III. Who are the residents of the new creation?
Verse 6 says only those who are thirsty will inherit the new heaven and earth. The ones who are thirsty are the ones who truly love the Lord. Think of how good a cold glass of water is after we have worked hard and are thirsty. These people have the same longing and desire only for the Lord. Those who are thirsty are those who have responded by believing in Jesus Christ as Savior and Lord; they will live in the new heaven and new earth.
John especially mentions those who have endured and overcome all the persecution. They are the ones who, in spite of all the blows of life, have kept their faith secure in God. We face difficulties in our lives that test our faith. We may face a job that is very stressful or unfulfilling. We may face family relationships or issues that are difficult and painful. We may face a health crisis and we don’t know what the end result is going to be. All these things test our faith and we may wonder what God is doing. Those who endure and overcome such things are the residents of the new heaven and earth. They are the ones who have withstood and persisted in spite of the uncertainty and the pain.
Then verse 8 gives the list of those who will not live there. They are the ones who throughout their lives never accepted Christ. They were comfortable with their lives without God and so never responded to the Lord. They will now be on the outside of the new heaven and earth. All these will not enjoy the benefits of the new heaven and earth.
IV. So how are we to be living with our faithful covenant God today?
We must live in faith in our Lord Jesus Christ. To have this wonderful eternal life in the new heaven and new earth we must simply believe in Jesus as our Savior and Lord. When God made his covenant with Abraham in Genesis, all Abraham had to do to receive those covenant blessings was believe and the Bible says that Abraham believed and it was credited to him as righteous. We have to simply believe that what God has done through history, culminating in the death and resurrection of Jesus, was for us; we simply have to accept it in faith. God is, and always has been, faithful in giving his covenant blessings to those who believe.
But remember that a covenant contains both blessings from God and obligations for us. We must seek to live obediently, faithfully following the laws God has given. Remember that the laws God gives are there to help us enjoy life to the fullest. God instructs us not to hold us back but to enable us to live freely and joyfully. We must seek to live in obedience in the presence of God so that we can enjoy the blessings of the covenant already now.
And then remember that some day we will be able to enjoy living with God in all its fullness. There is a time coming when Jesus will take us to our real home to spend eternity with Him. What a wonderful life that will be some day. But in the meantime, let’s not just endure this world as we await that.

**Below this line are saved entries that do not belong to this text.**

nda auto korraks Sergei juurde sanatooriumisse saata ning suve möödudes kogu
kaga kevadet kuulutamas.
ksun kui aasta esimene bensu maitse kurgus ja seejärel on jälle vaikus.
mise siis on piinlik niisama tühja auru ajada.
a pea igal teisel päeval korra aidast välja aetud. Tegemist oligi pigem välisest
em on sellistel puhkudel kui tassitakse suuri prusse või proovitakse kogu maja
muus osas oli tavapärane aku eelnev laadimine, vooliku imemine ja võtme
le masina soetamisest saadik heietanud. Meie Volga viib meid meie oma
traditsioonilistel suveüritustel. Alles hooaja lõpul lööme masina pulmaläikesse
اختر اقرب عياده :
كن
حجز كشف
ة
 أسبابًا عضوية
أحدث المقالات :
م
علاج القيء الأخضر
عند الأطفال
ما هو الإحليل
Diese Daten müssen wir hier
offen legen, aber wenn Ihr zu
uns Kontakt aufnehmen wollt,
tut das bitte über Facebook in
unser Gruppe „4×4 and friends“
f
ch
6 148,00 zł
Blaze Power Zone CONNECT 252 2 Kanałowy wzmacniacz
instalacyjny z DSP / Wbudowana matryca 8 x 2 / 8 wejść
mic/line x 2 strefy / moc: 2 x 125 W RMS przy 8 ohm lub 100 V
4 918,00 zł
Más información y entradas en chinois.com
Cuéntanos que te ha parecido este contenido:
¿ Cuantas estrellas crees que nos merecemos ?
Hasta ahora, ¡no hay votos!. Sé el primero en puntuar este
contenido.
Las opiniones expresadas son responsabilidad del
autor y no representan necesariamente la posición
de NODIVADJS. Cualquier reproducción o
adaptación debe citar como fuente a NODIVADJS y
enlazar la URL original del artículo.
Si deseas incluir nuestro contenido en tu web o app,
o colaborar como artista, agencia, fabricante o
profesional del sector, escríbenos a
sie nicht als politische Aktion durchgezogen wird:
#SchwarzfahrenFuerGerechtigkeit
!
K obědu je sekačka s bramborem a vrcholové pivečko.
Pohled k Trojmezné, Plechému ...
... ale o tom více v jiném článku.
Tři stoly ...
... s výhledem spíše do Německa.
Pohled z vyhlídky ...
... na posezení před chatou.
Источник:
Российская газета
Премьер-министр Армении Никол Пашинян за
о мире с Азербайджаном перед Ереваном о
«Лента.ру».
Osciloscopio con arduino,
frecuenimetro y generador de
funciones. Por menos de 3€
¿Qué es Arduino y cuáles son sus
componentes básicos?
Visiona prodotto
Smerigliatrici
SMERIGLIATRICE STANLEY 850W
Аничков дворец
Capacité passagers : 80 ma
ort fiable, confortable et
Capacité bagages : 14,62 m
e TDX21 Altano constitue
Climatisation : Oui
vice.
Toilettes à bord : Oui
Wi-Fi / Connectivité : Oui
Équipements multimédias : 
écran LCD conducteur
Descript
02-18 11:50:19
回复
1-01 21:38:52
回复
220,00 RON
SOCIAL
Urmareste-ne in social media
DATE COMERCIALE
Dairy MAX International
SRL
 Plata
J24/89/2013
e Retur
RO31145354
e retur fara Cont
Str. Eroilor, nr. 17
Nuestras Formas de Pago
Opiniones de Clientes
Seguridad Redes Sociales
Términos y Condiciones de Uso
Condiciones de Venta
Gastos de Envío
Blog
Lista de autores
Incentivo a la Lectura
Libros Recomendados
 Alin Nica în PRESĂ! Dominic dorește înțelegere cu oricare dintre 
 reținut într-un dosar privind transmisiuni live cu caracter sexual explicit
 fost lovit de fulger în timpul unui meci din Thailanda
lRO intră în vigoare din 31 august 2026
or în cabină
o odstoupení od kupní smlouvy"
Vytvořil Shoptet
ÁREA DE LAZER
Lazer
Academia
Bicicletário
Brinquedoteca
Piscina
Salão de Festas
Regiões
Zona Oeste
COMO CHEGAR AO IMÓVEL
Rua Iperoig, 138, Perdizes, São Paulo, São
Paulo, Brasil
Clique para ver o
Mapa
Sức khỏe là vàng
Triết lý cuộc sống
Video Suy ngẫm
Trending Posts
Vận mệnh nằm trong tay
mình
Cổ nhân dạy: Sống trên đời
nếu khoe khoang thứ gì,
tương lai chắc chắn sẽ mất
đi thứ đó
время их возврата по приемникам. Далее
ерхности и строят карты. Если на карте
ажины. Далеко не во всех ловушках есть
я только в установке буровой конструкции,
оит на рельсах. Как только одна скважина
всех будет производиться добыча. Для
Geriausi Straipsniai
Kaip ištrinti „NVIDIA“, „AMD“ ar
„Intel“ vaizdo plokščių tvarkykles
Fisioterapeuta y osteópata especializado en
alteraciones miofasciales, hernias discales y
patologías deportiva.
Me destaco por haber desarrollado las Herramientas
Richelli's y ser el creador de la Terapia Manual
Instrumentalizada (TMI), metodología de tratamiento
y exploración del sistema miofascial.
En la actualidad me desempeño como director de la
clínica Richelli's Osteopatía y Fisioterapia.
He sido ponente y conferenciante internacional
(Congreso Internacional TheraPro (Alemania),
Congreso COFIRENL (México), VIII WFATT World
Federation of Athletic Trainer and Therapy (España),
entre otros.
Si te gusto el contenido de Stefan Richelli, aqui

Jesus never tells us to just wait around. Jesus calls us to be busy working to build the kingdom on earth. We do that by living a life of obedience to Him, but obedience recognizing that we are living in God’s covenantal love and grace shown through all of history but fulfilled in Jesus. As you go through your life, don’t forget that God in his love and faithfulness has made a covenant with his people and then made sure of our obligations by sending Jesus to fulfill it. Thank God for his gracious covenant and live with him within it.